In other words, it is a prediction that, when declared, itself constitutes the cause of its coming true.

It is the sociologist Robert K. Merton who coined the expression “self-fulfilling prophecy” and formalized its structure and consequences. in his book Social Theory and Social Structure, Merton defines a self-fulfilling prophecy like this:

A self-fulfilling prophecy is a false definition of a situation or person that evokes a new behavior, which makes the false conception come true. This deceptive validity perpetuates the error. The holder of the false belief will perceive the course of events as proof that he was right all along.

Example: When a wife believes that her marriage will fail, her fears cause that failure to be confirmed.

Therefore, a positive or negative prophecy (a strong belief or delusion), declared to be true, even if it is false, could sufficiently influence a person so that his reactions fulfill that belief.

Relationship between false beliefs and self-fulfilling prophecies

A false belief is a belief that does not match the selfconcept of a person (what the person thinks of himself). It can be positive or negative. For example, you may have the belief that a person is capable of doing or not doing something.

From the false belief treats the person in a way that matches them and the person may begin to respond to that treatment by confirming that belief. In turn, the person may begin to doubt himself or believe in himself, depending on the treatment he receives.

A self-fulfilling prophecy has a powerful psychological effect when your expectations of another person’s abilities influence how that person views themselves.

Self-fulfilling prophecies began to be studied in the school environment. Robert Rosenthal (1933-2020) examined how female teachers influence the school performance of their students. He found that teachers were likely to treat their students according to his beliefs:

“Creating a warm and friendly environment for students, giving them opportunities to develop their skills, and providing feedback based on performance.”

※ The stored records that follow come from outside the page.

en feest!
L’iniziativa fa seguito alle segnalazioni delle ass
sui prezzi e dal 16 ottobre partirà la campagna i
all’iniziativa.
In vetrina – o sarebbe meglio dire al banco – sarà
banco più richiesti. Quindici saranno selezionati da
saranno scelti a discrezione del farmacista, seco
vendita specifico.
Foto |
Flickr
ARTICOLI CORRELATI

In Rosenthal’s experiment, elementary school teachers were told that three students had scored higher than the others on aptitude tests. They were also told not to treat them any differently.

At the end of the year, they passed the tests again and those three students scored above the others. The interesting thing is that in the initial aptitude test the three indicated students had scored like the rest of the students.

Why do other people’s false beliefs influence how we see ourselves?

According to self-verification theory (Swann, 1987), people have a basic desire to confirm their self-concepts, including how they view themselves. In addition, they want to find harmony between their perceptions and the new information that comes to them.

This theory suggests that it is existentially pleasurable to confirm the self-concept, even if it is negative; the person would feel congruent when observing that his perception coincides with that of other people.

For example, we verify other people’s false beliefs by acting on them, and this gives us a strong sense of identity. We try to live according to a role/function.

Application of self-fulfilling prophecies

Although there are many applications, some of them are:


If teachers believe that their students are gifted, they will act to fulfill their beliefs, and the children will end up learning more and achieving better results.

It is a concept that has already been widely used in the United States with the War on Poverty, in 1964.


If a coach has a belief that a player can perform well and is skillful, he will behave in a way that will lead the player to fulfill that belief.

Performance and personal life

As in the example of the wife, we can make positive prophecies so that positive results are more likely.

“When some children are randomly selected and their teachers are told that in the next few months they will improve intellectually a lot, they do it”. Rosenthal, 1985.

“Pessimism becomes a self-fulfilling prophecy; It reproduces itself by paralyzing our will to act.. Howard Zinn.